I really like the early Anita Blake books, and this one was great. It's nice to see Anita afraid and not have her dealing with her problems by screwing them into submission, as she seems to do in the later books. And here, Anita is merely human, and can still feel a healthy sense of fear and disgust. Especially with Dominga, whose actions and attitude seem to be "If I can do it, I am right to do so." Her idea of imprisoning human souls in a dead body forever is just amazingly disgusting and scary, and we agree with Anita that it's wrong.

Of course, we know that the guy who tried to hire Anita to raise the very old body isn't going to take no for an answer, and at some point, he'll have to try and force her to do it. Or he could try and hire Dominga- and I'm not sure which prospect scares me more. The graphic novel ends on a cliffhanger- will Anita get out of her peril. Well this isn't the last book in the series, so there's more of a question of how she'll get out of it alive and with all her body parts intact. And honestly, it's been so long since I read it, I don't remember any more, so it was a cliffhanger for me, too.

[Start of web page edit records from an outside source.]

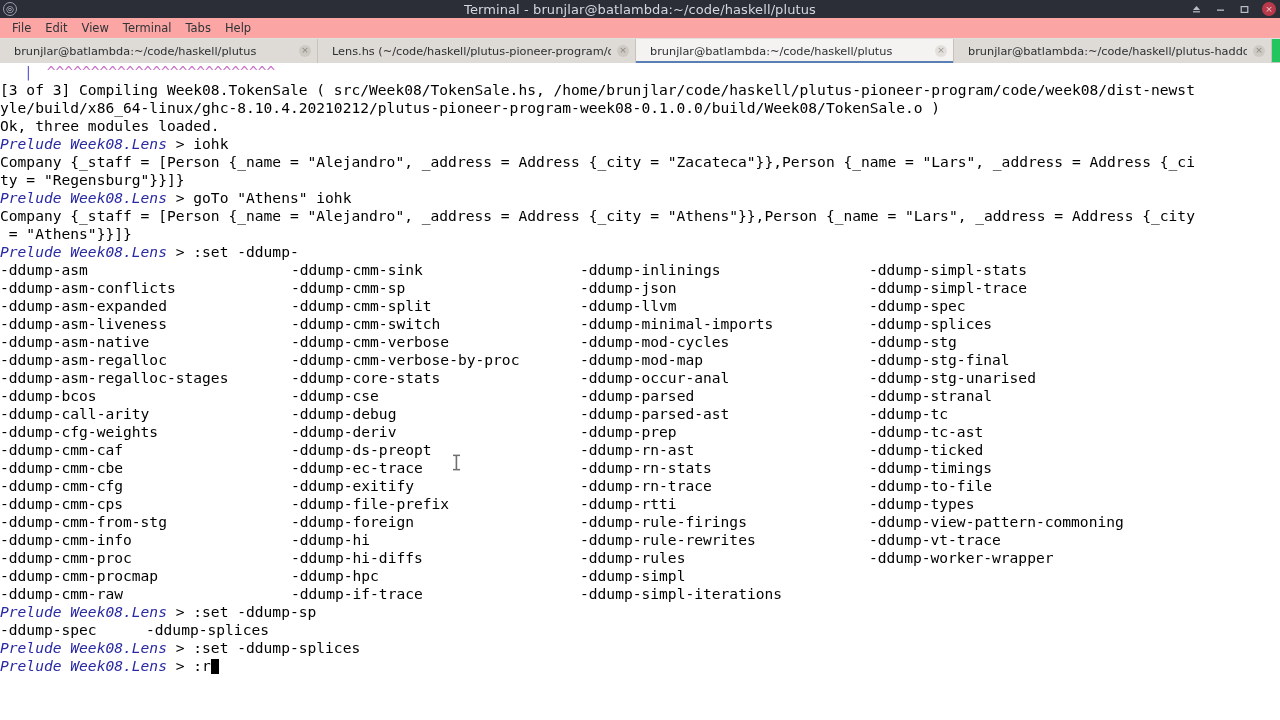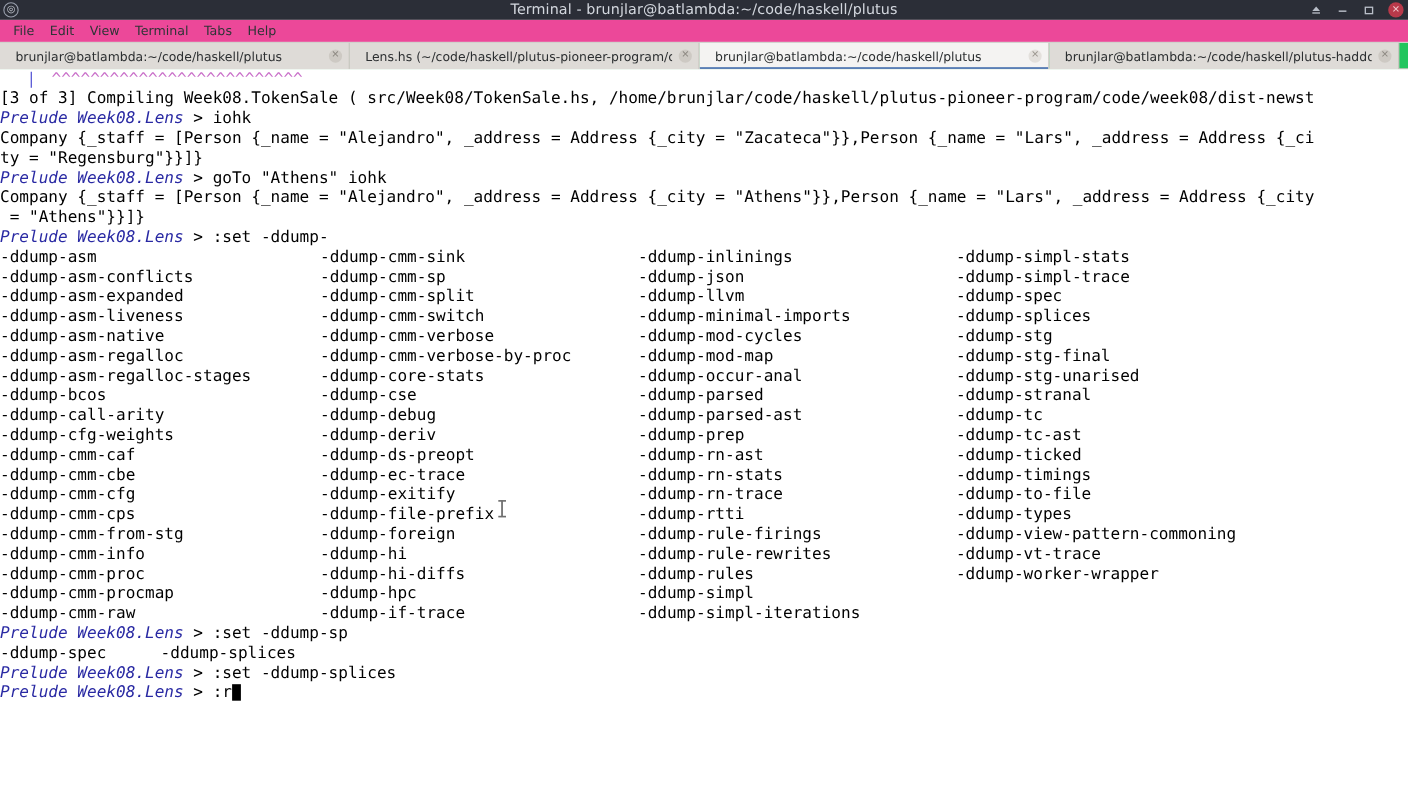--- a/index.html
+++ b/index.html
@@ -47,7 +47,7 @@
   
   #menubar {
     height: 21px; width: 100%;
-    background: #ec4899;
+    background: #fca5a5;
     border-bottom: 1px solid #e2e0de;
     display: flex; align-items: center;
     padding-left: 5px;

As a graphic novel, the series is good and effective, and I loved seeing Anita in her penguin nighties and reacting to stuff like an ordinary human again, unaffected by the power creep (or is it more like Power surge?) that she gets later. For making me feel with and for Anita, this comic gets high marks, and so I recommend it. For anyone who wants to know why the Anita Blake series is so popular and was so powerful, this graphic novel brings home a long-fogotten lesson. Read it and see.